# PROBLEMS TO WORK ON
**A.** Reproduce the passage of the recollection of September 9, 2001, that opens with "The two days" and closes with "O'Malley-family jumping-off point.", substituting "Bowery Bar" for "Astor Bar".
**B.** Extend the recollection of September 9, 2001, beyond its final sentence.

# EXTRACT
September 5, 2005

The two days that came before

September 9, 2001

Early evening.

I rushed to meet my sister Siobhan for a drink. We were convening at Astor Bar, one of my favorite places in the city (sadly, it is now something else. Still a cool club, but not my Astor Bar). It's in a central location, it was close to Siobhan's job - it was also right around the corner from where 2 of my cousins lived - so it was a great "let's meet there" spot. Especially if it was early in the evening. After 10:30, there would be a line down the block, so we avoided it then - but to start off a night? It was perfect. Astor Bar was the O'Malley-family jumping-off point.

I was dressed up, I remember. Long tight skirt, high heels - and I was hurrying, as quickly as I could, across 4th Street. I was late.

And I only remember how warm it was because - in my hurrying - I basically started sweating, and my powder dissolved off my face. Which bummed me out. I remember stopping in an empty doorway, popping out my compact, checking out the damage, and thinking: "Ah well. Tonight is too hot for powder then."

Strange. The things that remain.

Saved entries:
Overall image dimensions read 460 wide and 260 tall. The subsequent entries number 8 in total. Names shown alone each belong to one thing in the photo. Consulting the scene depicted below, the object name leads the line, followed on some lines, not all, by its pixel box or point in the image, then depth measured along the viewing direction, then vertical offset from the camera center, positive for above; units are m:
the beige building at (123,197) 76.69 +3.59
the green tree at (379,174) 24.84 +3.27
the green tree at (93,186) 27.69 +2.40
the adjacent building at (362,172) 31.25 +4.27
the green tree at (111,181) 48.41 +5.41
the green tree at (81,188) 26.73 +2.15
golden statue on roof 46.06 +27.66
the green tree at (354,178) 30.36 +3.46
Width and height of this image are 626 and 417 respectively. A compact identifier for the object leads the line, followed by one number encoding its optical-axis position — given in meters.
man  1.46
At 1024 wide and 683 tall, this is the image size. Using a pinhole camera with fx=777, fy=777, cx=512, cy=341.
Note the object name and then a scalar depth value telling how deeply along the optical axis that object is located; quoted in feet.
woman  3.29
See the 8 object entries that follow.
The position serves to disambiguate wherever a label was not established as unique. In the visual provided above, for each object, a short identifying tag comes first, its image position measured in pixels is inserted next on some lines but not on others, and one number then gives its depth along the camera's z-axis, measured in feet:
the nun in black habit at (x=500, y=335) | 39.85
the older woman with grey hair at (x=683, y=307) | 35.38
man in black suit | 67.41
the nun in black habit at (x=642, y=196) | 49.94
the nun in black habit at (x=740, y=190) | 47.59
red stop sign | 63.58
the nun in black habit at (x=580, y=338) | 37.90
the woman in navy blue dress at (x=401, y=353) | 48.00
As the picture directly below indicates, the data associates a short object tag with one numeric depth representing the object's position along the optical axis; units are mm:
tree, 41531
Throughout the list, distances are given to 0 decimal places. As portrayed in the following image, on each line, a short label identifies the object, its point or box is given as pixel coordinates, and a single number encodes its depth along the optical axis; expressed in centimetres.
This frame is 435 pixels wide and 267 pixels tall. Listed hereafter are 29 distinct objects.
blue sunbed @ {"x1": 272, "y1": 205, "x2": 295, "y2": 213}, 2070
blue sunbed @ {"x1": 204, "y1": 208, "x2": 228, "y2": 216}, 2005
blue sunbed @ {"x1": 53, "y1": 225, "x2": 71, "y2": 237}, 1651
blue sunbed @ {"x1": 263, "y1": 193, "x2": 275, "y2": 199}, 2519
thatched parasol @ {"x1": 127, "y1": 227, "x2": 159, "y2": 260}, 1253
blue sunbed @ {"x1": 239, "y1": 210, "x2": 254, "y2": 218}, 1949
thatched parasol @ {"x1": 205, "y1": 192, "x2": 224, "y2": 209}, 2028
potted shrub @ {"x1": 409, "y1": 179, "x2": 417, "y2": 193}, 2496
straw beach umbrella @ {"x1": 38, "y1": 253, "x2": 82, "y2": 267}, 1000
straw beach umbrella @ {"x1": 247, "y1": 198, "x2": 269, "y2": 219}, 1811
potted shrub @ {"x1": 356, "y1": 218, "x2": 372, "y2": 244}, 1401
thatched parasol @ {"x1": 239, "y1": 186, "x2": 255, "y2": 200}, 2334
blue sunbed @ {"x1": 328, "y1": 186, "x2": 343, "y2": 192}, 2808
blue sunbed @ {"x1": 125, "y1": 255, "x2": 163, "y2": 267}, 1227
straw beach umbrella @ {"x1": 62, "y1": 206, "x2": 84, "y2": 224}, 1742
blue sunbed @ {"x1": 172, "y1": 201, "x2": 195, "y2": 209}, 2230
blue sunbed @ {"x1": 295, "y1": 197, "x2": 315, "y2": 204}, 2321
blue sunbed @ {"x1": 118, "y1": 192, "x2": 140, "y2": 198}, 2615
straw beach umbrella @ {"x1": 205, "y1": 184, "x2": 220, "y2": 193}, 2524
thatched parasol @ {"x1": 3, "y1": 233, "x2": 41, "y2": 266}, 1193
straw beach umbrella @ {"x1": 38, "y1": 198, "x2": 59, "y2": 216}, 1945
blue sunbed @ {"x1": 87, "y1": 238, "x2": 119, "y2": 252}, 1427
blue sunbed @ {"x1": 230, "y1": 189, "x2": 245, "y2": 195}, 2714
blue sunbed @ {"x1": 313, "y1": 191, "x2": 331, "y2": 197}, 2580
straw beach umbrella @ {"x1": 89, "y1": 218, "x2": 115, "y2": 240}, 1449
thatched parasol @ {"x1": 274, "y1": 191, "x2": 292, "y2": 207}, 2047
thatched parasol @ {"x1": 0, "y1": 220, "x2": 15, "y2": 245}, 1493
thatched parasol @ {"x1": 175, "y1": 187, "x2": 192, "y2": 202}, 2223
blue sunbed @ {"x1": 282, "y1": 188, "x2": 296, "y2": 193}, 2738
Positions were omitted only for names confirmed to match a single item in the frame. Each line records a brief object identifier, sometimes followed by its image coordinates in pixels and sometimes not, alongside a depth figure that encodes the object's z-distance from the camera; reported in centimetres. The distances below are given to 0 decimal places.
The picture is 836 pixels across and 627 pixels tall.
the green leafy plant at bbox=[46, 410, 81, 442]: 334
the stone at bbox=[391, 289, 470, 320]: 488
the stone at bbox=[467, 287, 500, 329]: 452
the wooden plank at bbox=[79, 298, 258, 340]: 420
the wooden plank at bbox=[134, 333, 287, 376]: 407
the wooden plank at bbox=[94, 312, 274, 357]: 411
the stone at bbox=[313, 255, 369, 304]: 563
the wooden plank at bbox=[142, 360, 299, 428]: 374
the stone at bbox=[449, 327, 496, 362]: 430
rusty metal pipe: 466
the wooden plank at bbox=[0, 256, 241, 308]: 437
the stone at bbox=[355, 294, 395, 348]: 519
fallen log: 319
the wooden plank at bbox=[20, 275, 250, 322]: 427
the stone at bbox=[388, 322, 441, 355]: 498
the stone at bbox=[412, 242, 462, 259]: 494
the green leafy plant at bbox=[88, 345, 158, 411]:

# RESULTS IN ORDER
**A.**
The two days that came before

September 9, 2001

Early evening.

I rushed to meet my sister Siobhan for a drink. We were convening at Bowery Bar, one of my favorite places in the city (sadly, it is now something else. Still a cool club, but not my Bowery Bar). It's in a central location, it was close to Siobhan's job - it was also right around the corner from where 2 of my cousins lived - so it was a great "let's meet there" spot. Especially if it was early in the evening. After 10:30, there would be a line down the block, so we avoided it then - but to start off a night? It was perfect. Bowery Bar was the O'Malley-family jumping-off point.

**B.**
Astor Bar had an upstairs bar with a big window, looking out on Bleecker Street. There was also a downstairs bar, shadowy, rather decrepit with peeling ceilings, and cavernous red leather booths, extremely atmospheric and dark - I loved it down there. The upstairs bar, though, was the good meeting-spot because you had a view of all the comings and goings up and down Bleecker - with 2 tables in the window, high bar stools - and then room for about 6 or 7 stools at the small curved bar. As I hurried past this window, I saw Siobhan, in a sun dress with a pleated skirt, sitting at one of the tables in the window.

Then - in the next moment - as I entered, 5,000 things happened at once. Each thing clear, distinct, set apart, and remembered perfectly - like a flickering newsreel in my mind. Sometimes I yearn for vagueness, for the softening of edges ... Clarity of memory is great, but it can also be a torment.

I pulled the door open.

In a flash second, I saw a guy sitting at the bar with a couple of other people - My eyes just quickly glanced over him - and I saw that it was a guy I had met at a party the year before - and we had had so much fun together at said party that when this guy said good-bye to me, he said, "Where the hell have you been all my life?" New York quickly became unimaginable without one another in it. It was a true meeting of the minds, a recognition. We recognized one another. A strange and unmistakable feeling. Like: "Wow ... I know you ... you're just like me ... I know you ..." He and I had such a riotous time together at that party (we all played charades, non-stop, for 4 straight hours...and then there was a trivia game invented - which we played for another 2 hours) - no one could beat the two of us at trivia. We took a walk through Soho together at 3 in the morning, talking, laughing, the world was our playground, we could have kept talking forever.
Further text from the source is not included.